Winners of the 2015 Nobel Prize in Chemistry
Forty odd years ago much of the above would have bewildered cell biologists. Thirty years before then, in 1944, Oswald Avery, Colin MacLeod and Maclyn McCarty had shown for the first time that genes are composed of DNA, a finding confirmed in 1952 by Alfred Hershey and Martha Chase in a classic experiment using a virus that infects and replicates within a bacterium. But with the acceptance that, however improbable, our genetic material was indeed made of DNA there came the assumption that it must be very stable. After all, if it carried our most valuable possession then surely it had to be made of molecular granite, absolutely resistant to any kind of chemical change or degradation. Had the bewildered boffins been told that in the twenty-first century we would be sequencing woolly mammoth DNA from samples that are millions of years old they would have been confirmed in their view.
It was Tomas Lindahl in the early 1970s who demonstrated that, although DNA is indeed more stable than its close rello RNA (the intermediate in making proteins) it nevertheless decays quite rapidly under normal conditions – it’s only when sealed in permafrost or blobs of amber that it becomes frozen in time. Lindahl realized that for life based on DNA to have evolved there had to be repair systems that could sustain our genetic material in a functional state and he went on to resolve how one of these did it. Aziz Sancar has worked particularly on the circadian clock (discovering that CRY is a clock protein) and how cells repair ultraviolet radiation damage to DNA: people born with defects in this system develop skin cancer if they are exposed to sunlight. Paul Modrich has contributed mainly to our knowledge of mismatch repair.

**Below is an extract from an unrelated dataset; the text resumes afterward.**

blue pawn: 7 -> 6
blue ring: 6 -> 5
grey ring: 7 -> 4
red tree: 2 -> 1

Lindahl, Modrich, Sancar and their colleagues over many years haven’t come up with the philosopher’s stone – the chemists still can’t transmute base metals into gold without the aid of a particle accelerator. But what they have done is much more useful for mankind. Revealing the detail of how genome maintenance works has already lead to new cancer treatments and from this beginning will come greater benefits as time goes by. They should enjoy the proceeds of turning molecular knowledge if not to gold then into Swedish kronor (8 million of them) – for the rest of the world it’s a bargain.

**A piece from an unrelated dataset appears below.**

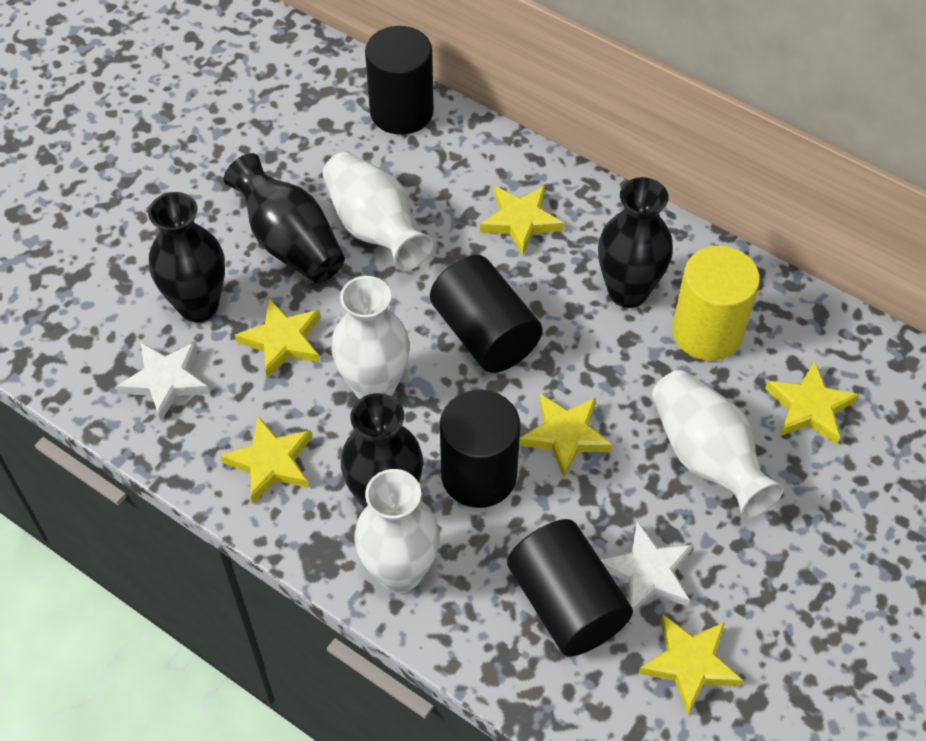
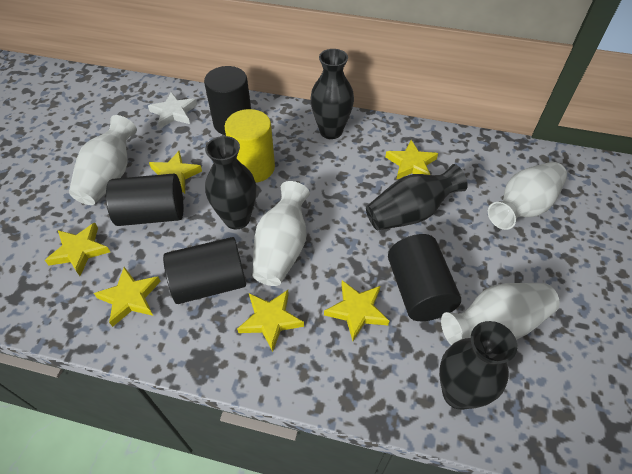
white star: 2 -> 1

Lindahl, T. (1993). Instability and decay of the primary structure of DNA. Nature 362, 709-715.
Yang YG, Lindahl T, Barnes DE. (2007). Trex1 exonuclease degrades ssDNA to prevent chronic checkpoint activation and autoimmune disease. Cell 131, 873-886.
Shao, H, Baitinger, C, Soderblom, EJ, Burdett, V, and Modrich, P. (2014). Hydrolytic function of Exo1 in mammalian mismatch repair. Nucleic Acids Research 42, 7104-7112.
Tan C, Liu Z, Li J, Guo X, Wang L, Sancar A, Zhong D. (2015). The molecular origin of high DNA-repair efficiency by photolyase. Nat Commun. 6, 7302.